Further, the IBC sets out the duty of Resolution Professional to preserve and protect the assets of the Corporate Debtor and lays down the functions he may perform in order to ensure the same.

It was observed that as per the IBC, post the initiation of the CIRP, the Corporate Debtor shall function and continue its business activities. It is the duty of the Interim Resolution Professional/ Resolution Professional, as the case may be, to keep the Corporate Debtor as a going concern.

Decision of the NCLAT

The appeal was disposed, and it was held that the NCLT rightly stayed the termination of notice and there is no illegality in the order passed by the NCLT.

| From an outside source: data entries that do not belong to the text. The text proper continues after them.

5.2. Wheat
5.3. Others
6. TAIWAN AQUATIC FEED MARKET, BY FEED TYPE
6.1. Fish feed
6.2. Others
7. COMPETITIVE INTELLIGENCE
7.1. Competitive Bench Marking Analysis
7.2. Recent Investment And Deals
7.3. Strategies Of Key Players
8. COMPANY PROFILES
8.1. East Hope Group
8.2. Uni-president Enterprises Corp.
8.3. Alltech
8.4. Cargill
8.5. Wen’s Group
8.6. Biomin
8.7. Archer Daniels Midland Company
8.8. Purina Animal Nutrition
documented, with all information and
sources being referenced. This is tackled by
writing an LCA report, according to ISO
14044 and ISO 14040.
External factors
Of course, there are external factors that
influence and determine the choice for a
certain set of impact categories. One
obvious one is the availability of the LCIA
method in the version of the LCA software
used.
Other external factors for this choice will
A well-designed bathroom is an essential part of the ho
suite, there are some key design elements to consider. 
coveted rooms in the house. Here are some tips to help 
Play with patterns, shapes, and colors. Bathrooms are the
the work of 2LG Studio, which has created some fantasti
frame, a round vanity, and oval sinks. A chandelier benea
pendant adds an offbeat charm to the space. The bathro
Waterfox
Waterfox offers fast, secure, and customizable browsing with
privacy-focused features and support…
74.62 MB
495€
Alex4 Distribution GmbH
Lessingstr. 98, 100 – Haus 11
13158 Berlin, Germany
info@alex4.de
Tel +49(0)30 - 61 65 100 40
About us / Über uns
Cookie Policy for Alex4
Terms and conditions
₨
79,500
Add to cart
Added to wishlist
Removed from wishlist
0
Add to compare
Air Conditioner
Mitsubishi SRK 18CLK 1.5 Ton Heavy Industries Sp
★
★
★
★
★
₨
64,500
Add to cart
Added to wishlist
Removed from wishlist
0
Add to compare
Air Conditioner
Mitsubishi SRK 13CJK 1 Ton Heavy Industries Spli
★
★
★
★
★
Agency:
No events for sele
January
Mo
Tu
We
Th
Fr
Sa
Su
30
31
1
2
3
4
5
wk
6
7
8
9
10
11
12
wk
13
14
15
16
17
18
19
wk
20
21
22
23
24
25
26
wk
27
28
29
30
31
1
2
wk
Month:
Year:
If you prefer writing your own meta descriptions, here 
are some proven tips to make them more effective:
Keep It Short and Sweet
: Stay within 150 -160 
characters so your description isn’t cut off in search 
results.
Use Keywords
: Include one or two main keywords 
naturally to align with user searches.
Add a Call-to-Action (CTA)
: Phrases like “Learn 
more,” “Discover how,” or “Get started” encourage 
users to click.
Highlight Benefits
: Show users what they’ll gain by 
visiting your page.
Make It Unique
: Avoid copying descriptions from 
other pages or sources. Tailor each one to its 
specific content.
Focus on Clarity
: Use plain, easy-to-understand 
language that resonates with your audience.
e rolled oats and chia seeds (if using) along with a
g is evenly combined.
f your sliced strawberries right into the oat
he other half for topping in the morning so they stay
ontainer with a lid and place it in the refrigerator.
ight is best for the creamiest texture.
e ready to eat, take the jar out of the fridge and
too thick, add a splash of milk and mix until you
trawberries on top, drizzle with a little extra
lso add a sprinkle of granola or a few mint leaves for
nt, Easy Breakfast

Vaish Associates Advocates View
This judgement can have interesting and wide ramifications. Curiously, the NCLAT has not expanded or provided any reasoning for why and how the provisions of Section 14 are applicable in such cases. A purposive approach has been taken by the NCLAT by stating that the main aim of the IBC is to encourage sale of a corporate debtor on a going concern basis and not liquidation.

The NCLAT reasoned that in order to keep the corporate debtor viable, the termination of the contract should be stayed for the time being. The absence of any specific reasoning as to how the IBC empowers the NCLT/ NCLAT, as the case may be, to interfere in commercial agreements may result in the order being challenged on substantive grounds.